Defendants have supported their motion for summary judgment with extensive evidence pursuant to Fed.R.Civ.P. 56, showing that the two white male teachers were more qualified than Smith and that not every black teacher who has been recommended for termination by an ALJ has been dismissed by the Board (Exhibits to Defendants' Reply Brief in Support of Motion for Summary Judgment).
Smith cannot establish the second and fourth prongs of a prima facie case for employment discrimination in an academic setting — that she was qualified for continued employment and that others with similar qualifications were not dismissed. Neither can she establish the third prong of a prima facie case for retaliatory discharge — that there was a causal connection between the filing of her charge with the EEOC and her termination. The Court concludes that Smith cannot present a prima facie case for disparate treatment, disparate impact, or retaliatory discharge. Because she fails to establish the prima facie case, her Title VII claim must fail on summary judgment.

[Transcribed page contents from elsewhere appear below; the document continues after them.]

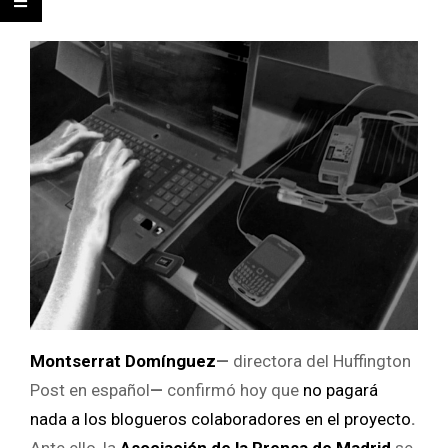
Montserrat Domínguez
—
directora del Huffington
Post en español
—
confirmó hoy que
no pagará
nada a los blogueros colaboradores en el proyecto
.
Ante ello, la
Asociación de la Prensa de Madrid
se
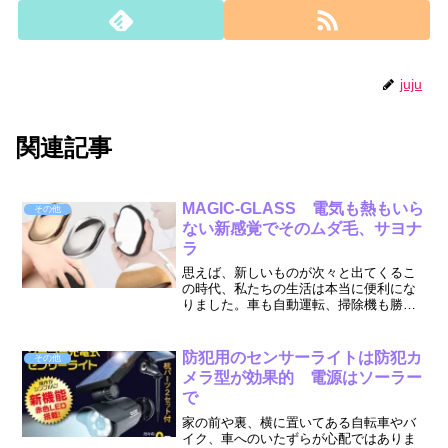
juju
関連記事
MAGIC-GLASS 電気も熱もいら
その他
ない新感覚でそのムダ毛、サヨナ
ラ
思えば、新しいものが次々と出てくるこ
の時代、私たちの生活は本当に便利にな
りました。車も自動運転、掃除機も勝手
に部屋をきれいにしてくれる。携帯電話
なんて、もはや電話じゃなくて手のひら
に乗るコンピュータです。でも、そんな
防犯用のセンサーライトは防犯カ
その他
最先端技術が詰まった世の...
メラ型が効果的 電源はソーラー
で
家の前や裏、横に置いてある自転車やバ
イク、車へのいたずらが心配ではありま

2. In addition, there is reasoning from this district that the Board's actions in adopting the recommendation for dismissal by an impartial ALJ broke the chain of causation between any retaliatory motivation by the Defendants and Smith's subsequent termination. Romero v. Aguayo, No. 87-M-6, slip op. at 5 (D.Colo. May 29, 1990), aff'd., [934 F.2d 326 (table)] slip op. at 6 (10th Cir. May 31, 1991). This Court agrees with that reasoning that the Board could not have been motivated by discriminatory motives when it adopted the findings of an impartial ALJ that concluded the School District acted lawfully in discharging Smith. There can be no causal connection between Smith's EEOC charge and the Board's action. Therefore, there can be no retaliatory discrimination. Allen, 928 F.2d at 985.
Accordingly, for the reasons stated in this Order, the Defendant's Motion for Summary Judgment on Plaintiff's First Claim for Relief is GRANTED and this civil action is DISMISSED.